Usually, the underlying mechanism of sudden cardiovascular death is ventricular fibrillation; hence, as such can be treated with defibrillation. Thus in elite sport, up gradation of sport first aid infrastructure, with routine employment of automated external defibrillators (AEDs) is the need of the hour. Keeping in mind the ABC of resuscitation, the surviving sports person is then transported to a referral heath unit for investigation into the causes of the event. Admission to an ICU for observation or management is usually warranted.

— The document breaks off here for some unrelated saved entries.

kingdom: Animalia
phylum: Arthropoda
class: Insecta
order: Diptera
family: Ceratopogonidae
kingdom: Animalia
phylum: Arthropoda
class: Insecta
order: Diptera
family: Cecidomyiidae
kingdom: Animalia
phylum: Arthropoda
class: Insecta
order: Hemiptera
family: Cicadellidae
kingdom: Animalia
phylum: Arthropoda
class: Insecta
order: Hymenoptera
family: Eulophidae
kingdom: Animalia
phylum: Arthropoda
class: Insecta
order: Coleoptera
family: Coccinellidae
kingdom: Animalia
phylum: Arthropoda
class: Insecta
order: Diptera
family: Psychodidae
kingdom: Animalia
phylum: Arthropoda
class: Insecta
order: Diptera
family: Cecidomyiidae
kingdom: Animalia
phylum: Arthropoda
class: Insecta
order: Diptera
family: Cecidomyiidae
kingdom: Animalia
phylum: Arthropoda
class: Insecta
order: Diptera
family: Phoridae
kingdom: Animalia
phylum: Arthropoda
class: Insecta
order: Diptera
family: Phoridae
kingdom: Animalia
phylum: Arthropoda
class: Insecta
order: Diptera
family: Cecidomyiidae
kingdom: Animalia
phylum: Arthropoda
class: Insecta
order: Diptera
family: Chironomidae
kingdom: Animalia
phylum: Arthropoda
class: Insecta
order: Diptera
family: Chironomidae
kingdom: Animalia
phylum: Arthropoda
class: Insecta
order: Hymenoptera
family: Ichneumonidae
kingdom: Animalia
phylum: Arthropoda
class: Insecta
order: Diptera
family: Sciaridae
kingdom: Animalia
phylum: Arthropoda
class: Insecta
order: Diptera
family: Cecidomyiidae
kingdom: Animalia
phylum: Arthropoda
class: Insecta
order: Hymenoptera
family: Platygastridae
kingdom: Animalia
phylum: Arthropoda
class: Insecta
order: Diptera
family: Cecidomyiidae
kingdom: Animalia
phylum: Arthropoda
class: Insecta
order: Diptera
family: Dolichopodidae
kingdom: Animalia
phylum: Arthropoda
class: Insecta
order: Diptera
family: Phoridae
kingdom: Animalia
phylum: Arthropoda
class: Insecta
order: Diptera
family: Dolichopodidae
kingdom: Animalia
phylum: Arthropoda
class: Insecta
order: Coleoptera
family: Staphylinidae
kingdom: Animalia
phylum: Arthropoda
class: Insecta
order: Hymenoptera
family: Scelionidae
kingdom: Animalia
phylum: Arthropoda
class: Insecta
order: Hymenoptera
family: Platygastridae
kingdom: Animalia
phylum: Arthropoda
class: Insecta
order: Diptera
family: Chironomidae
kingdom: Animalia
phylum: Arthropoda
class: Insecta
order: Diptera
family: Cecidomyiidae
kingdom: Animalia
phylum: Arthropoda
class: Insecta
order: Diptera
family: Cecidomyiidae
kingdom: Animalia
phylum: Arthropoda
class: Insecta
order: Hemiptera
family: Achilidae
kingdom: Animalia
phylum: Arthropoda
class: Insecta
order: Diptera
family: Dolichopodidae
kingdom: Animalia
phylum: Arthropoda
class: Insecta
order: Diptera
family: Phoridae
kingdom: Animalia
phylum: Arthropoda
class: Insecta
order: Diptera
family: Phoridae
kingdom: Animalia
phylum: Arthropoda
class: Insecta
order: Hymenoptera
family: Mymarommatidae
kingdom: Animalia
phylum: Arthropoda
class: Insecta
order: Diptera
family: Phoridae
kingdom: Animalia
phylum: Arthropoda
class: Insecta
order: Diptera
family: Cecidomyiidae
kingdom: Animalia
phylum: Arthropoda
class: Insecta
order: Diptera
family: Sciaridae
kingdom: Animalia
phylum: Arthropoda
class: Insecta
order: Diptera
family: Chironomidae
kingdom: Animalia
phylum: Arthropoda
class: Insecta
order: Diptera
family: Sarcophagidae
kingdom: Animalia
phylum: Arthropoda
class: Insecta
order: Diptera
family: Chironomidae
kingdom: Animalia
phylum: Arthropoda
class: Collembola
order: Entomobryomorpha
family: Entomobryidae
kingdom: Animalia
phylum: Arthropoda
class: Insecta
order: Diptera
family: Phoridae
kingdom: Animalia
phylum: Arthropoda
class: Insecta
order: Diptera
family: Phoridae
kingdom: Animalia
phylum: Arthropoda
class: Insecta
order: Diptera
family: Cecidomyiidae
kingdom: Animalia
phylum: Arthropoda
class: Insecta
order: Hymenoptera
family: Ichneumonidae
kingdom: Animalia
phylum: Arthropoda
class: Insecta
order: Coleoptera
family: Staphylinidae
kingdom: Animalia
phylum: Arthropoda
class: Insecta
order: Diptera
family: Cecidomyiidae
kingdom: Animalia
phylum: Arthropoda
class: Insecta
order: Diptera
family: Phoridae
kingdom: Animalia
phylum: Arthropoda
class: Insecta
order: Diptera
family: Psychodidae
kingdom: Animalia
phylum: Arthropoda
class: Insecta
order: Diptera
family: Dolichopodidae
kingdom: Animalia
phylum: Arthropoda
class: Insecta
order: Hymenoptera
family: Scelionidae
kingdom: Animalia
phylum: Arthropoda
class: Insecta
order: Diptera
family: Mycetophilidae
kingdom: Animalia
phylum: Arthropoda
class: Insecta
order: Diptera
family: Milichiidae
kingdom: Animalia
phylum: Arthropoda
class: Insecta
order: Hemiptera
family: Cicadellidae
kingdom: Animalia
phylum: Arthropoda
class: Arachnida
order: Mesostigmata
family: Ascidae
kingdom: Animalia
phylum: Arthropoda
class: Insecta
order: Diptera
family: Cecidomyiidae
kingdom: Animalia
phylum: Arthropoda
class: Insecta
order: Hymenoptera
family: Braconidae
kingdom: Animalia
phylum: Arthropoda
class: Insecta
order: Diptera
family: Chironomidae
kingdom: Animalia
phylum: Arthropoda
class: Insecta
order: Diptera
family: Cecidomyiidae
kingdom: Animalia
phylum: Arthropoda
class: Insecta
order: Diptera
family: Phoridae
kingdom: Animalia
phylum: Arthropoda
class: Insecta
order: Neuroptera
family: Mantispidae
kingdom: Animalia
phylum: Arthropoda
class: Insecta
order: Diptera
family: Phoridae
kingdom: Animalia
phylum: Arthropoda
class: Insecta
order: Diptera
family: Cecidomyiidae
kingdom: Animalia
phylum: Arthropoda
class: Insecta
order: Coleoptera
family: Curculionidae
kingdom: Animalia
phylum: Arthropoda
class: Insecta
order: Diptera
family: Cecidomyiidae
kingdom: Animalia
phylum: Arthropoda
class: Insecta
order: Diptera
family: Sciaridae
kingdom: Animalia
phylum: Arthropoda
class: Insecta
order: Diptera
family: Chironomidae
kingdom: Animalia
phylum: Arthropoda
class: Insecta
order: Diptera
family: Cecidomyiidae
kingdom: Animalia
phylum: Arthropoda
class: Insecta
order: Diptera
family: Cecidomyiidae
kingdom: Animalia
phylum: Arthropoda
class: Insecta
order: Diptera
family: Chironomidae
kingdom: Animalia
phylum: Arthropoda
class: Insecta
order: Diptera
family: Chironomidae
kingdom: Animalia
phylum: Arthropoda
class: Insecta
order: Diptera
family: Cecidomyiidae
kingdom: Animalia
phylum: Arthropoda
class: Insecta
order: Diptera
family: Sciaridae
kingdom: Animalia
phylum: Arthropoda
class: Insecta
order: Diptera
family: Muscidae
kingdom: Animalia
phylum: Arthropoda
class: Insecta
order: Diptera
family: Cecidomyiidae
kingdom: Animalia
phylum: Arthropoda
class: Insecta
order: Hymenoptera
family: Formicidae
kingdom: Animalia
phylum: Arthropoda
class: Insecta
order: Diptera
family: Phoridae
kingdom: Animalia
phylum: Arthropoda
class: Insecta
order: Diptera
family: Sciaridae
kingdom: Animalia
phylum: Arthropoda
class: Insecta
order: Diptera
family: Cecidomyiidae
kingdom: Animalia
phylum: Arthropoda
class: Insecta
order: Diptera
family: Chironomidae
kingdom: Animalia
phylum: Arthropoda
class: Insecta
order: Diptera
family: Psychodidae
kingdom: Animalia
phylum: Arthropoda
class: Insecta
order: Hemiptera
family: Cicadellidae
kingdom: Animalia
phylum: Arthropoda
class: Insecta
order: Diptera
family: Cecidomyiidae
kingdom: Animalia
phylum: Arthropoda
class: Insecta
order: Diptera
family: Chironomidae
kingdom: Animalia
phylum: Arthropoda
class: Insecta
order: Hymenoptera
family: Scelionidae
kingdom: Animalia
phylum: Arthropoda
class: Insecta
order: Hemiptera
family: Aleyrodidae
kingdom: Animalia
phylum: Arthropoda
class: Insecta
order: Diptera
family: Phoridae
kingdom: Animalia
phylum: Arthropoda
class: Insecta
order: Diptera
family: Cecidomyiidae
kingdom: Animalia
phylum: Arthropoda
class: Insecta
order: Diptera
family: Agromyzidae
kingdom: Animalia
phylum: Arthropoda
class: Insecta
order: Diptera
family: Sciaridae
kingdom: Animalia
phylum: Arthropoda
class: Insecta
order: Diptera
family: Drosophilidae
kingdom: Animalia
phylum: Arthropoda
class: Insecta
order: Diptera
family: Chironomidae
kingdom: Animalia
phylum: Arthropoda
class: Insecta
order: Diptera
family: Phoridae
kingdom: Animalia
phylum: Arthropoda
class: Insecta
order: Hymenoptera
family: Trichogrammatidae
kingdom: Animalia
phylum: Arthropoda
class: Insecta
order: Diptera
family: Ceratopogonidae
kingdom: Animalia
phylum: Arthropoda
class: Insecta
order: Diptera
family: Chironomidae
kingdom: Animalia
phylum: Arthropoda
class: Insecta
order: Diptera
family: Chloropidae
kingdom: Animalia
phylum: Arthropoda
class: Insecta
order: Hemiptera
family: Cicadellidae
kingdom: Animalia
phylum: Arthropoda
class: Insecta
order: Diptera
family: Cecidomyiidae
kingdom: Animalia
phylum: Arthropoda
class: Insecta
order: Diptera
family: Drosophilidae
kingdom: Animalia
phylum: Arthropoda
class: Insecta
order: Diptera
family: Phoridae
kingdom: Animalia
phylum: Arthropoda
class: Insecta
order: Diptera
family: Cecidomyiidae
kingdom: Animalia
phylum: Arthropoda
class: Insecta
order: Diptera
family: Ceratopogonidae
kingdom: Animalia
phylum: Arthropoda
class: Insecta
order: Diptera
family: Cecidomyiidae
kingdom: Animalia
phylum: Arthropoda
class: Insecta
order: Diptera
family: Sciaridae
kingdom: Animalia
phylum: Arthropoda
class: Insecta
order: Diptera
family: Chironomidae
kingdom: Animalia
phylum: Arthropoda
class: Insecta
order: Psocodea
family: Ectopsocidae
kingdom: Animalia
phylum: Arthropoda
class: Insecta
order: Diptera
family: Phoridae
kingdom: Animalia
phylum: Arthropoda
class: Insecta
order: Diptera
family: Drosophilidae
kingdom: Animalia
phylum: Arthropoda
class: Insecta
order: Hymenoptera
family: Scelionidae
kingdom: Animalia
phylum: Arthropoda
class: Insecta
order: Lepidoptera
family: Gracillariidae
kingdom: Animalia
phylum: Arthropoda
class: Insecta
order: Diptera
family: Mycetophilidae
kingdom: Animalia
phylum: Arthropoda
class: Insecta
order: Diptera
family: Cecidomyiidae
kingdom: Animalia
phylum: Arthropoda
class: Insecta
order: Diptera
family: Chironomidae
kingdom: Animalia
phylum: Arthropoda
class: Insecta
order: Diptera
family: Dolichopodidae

In general, a lot of research has been done and a lot written about sudden cardiovascular death related to sport, but thanks to different outcomes of various studies, confusion still prevails about the exact definition of the condition, and indeed, what exactly causes it. Although, we know of conditions which may predispose to sudden death, we cannot as yet, on the basis of screening tests or procedures available, say for sure what condition(s) will definitely lead to sudden death. Hence, the major dilemma surrounding banning athletes from competition. On the one hand, there is the ethical issue of preventing risks that can lead to death, while on the other, there is the thought of banning the athlete when you are not sure if his/her heart condition is indeed a pathologic state. One may argue that taking risks is an inherent part of sports, esp. boxing, car racing, etc but life threatening risks should be a strict ‘no-no’. To conclude, exercise or sport may lead to sudden death but the benefits of exercise far outweigh the risks involved. Even in elite athletes, the risk-benefit ratio is to be taken into consideration when disqualifying him or her from competition. It is of paramount importance to judge whether the left ventricular wall thickness is a measure of physiologic adaptation to exercise or relates to a cardiac pathologic state. Physical exercise per say does not cause cardiovascular death. Does it, then, unmask a cardiac condition to cause a heart attack which otherwise would not have occurred had the person not been exercising or playing sport? That is the question for the medical community to answer. With a society dealing with ever increasing medical conditions associated with a sedentary lifestyle and unhealthy dietary habits, humanity can ill afford to be discouraged from participation in sport or exercising under any pretext unless irrefutable proof of exercise causing death exists.